Organic Chemistry Seminar
Sigman Biography: Matt Sigman was born in Los Angeles, California in 1970. He received a B.S. in chemistry from Sonoma State University in 1992 before obtaining his Ph.D. at Washington State University with Professor Bruce Eaton in 1996 in organometallic chemistry. He then moved to Harvard University to complete an NIH funded postdoctoral stint with Professor Eric Jacobsen. In 1999, he joined the faculty of the University of Utah where his research group has focused on the development of new synthetic methodology with an underlying interest in reaction mechanism. His research program explores the broad areas of oxidation catalysis, asymmetric catalysis, and developing data driven methods exploring the relationship between structure and function in complex reactions. He currently is the Peter J. Christine S. Stang Presidential Endowed Chair of Chemistry at the rank of Distinguished Professor. Sigman's research efforts have been recognized by several awards including the Pfizer Award for Creativity in Organic Chemistry (2004), the Camille and Henry Dreyfus Teacher Scholar Award (2004), the Arthur C. Cope Scholar Award (2010), the University of Utah Distinguished Research Award (2011) and ACS Award for Creative Work in Synthetic Organic Chemistry (2017). Additionally, he has been recognized for outstanding teaching at the University of Utah as highlighted by being named the University of Utah Distinguished Honors Professor (2008) and the Robert W. Parry Award (2009). He currently serves on several editorial boards as well as an associate editor of the Journal of the American Chemical Society.

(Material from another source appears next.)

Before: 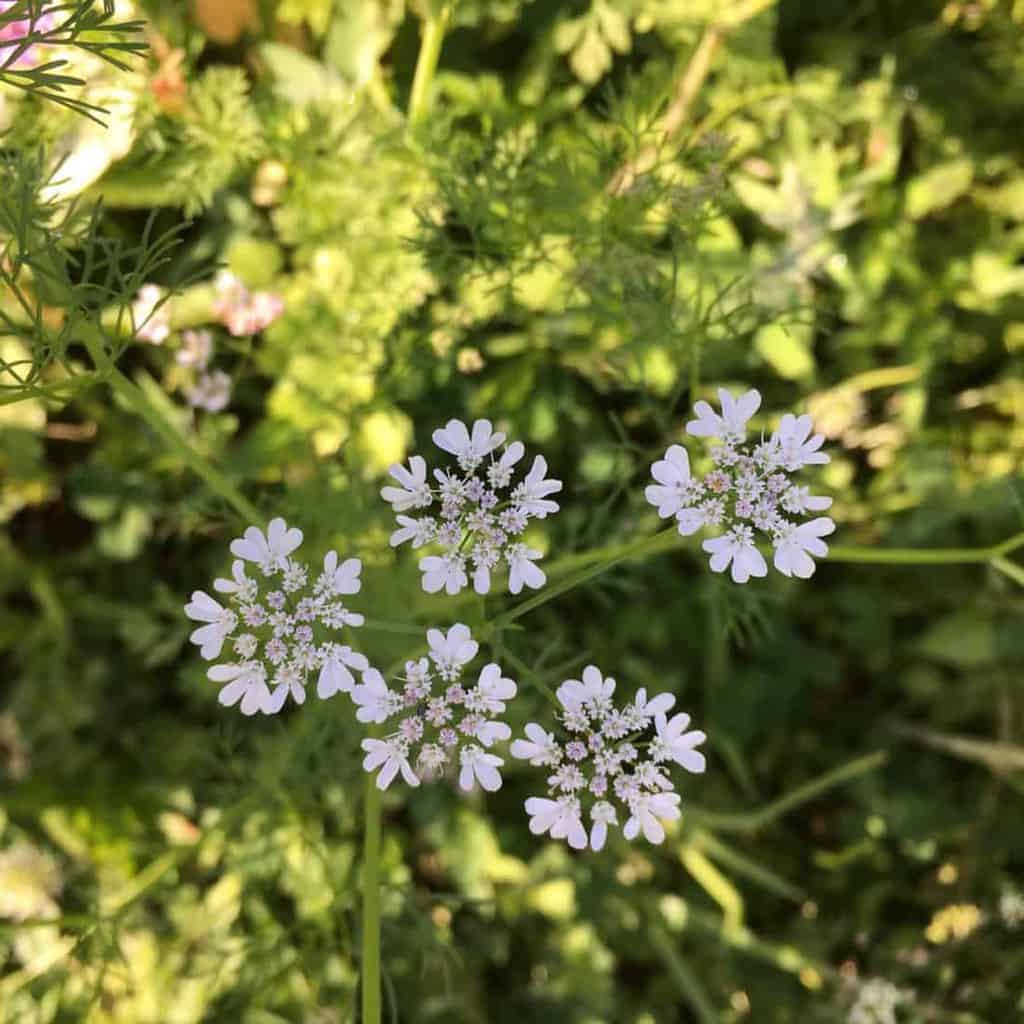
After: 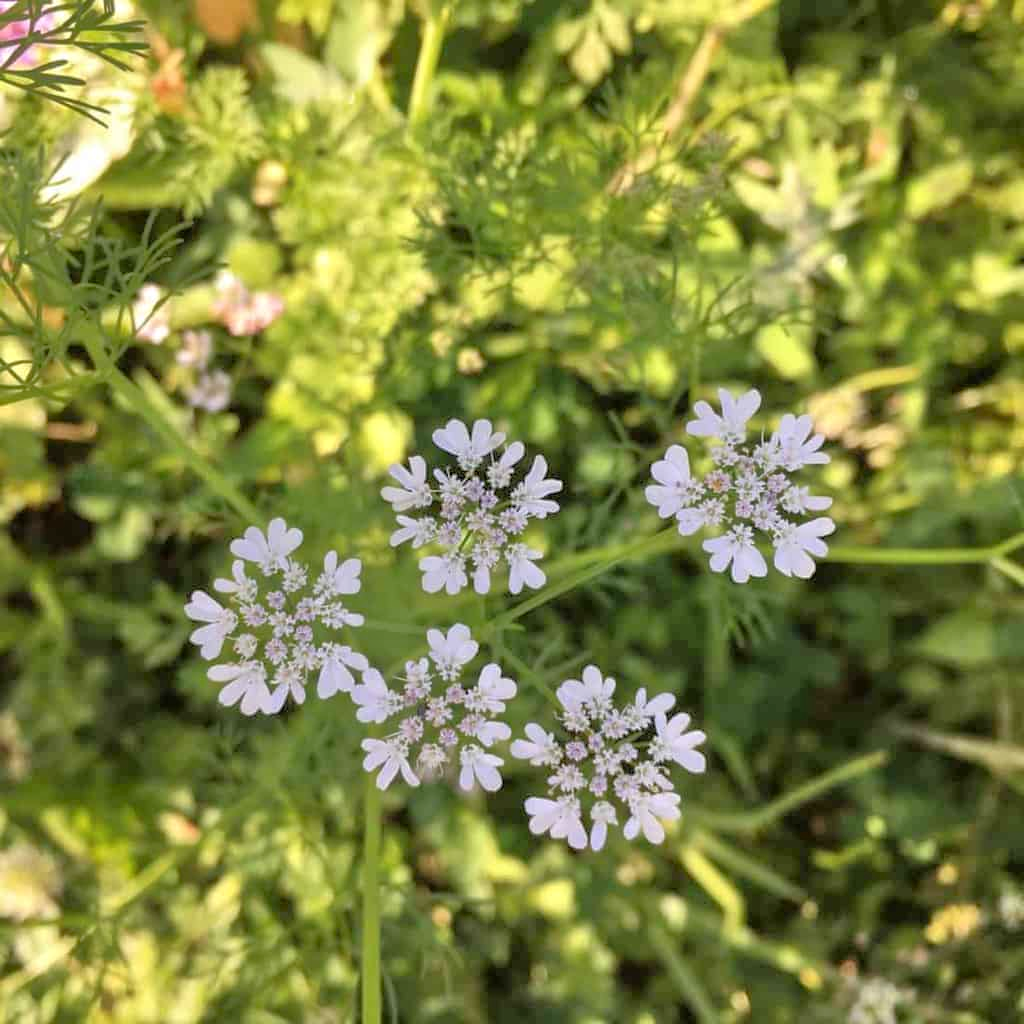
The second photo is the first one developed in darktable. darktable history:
tone equalizer: -7 EV 0.147 EV, -6 EV 0.625 EV, -5 EV 1.13 EV, -4 EV 1.3 EV, -3 EV 1.12 EV, -2 EV 0.6 EV, -1 EV 0.157 EV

Chemists are often guided by intuition when predicting the how and where an organic molecule will react. This is based on wisdom and a fundamental understanding of reactivity. However, while this method facilitates the majority of reaction development in organic and related chemical fields, the reality is that we rely significantly on optimizing reactions and structures for a desired outcome and/or function. While a routine process, optimization protocols can cause a considerable investment of time and do not always provide an adequate solution. Therefore, we have aimed to develop a program that assists the rapid analysis of structure function relationships to reveal not only better systems, but also the underlying reasons for improved performance of substrates, catalysts, or other functional materials. The lecture will outline how we have put into practice a method that combines the foundational promise of traditional physical organic chemistry with modern "big data" analysis tools to ultimately precisely predict and understand the performance of new reaction components and energy materials.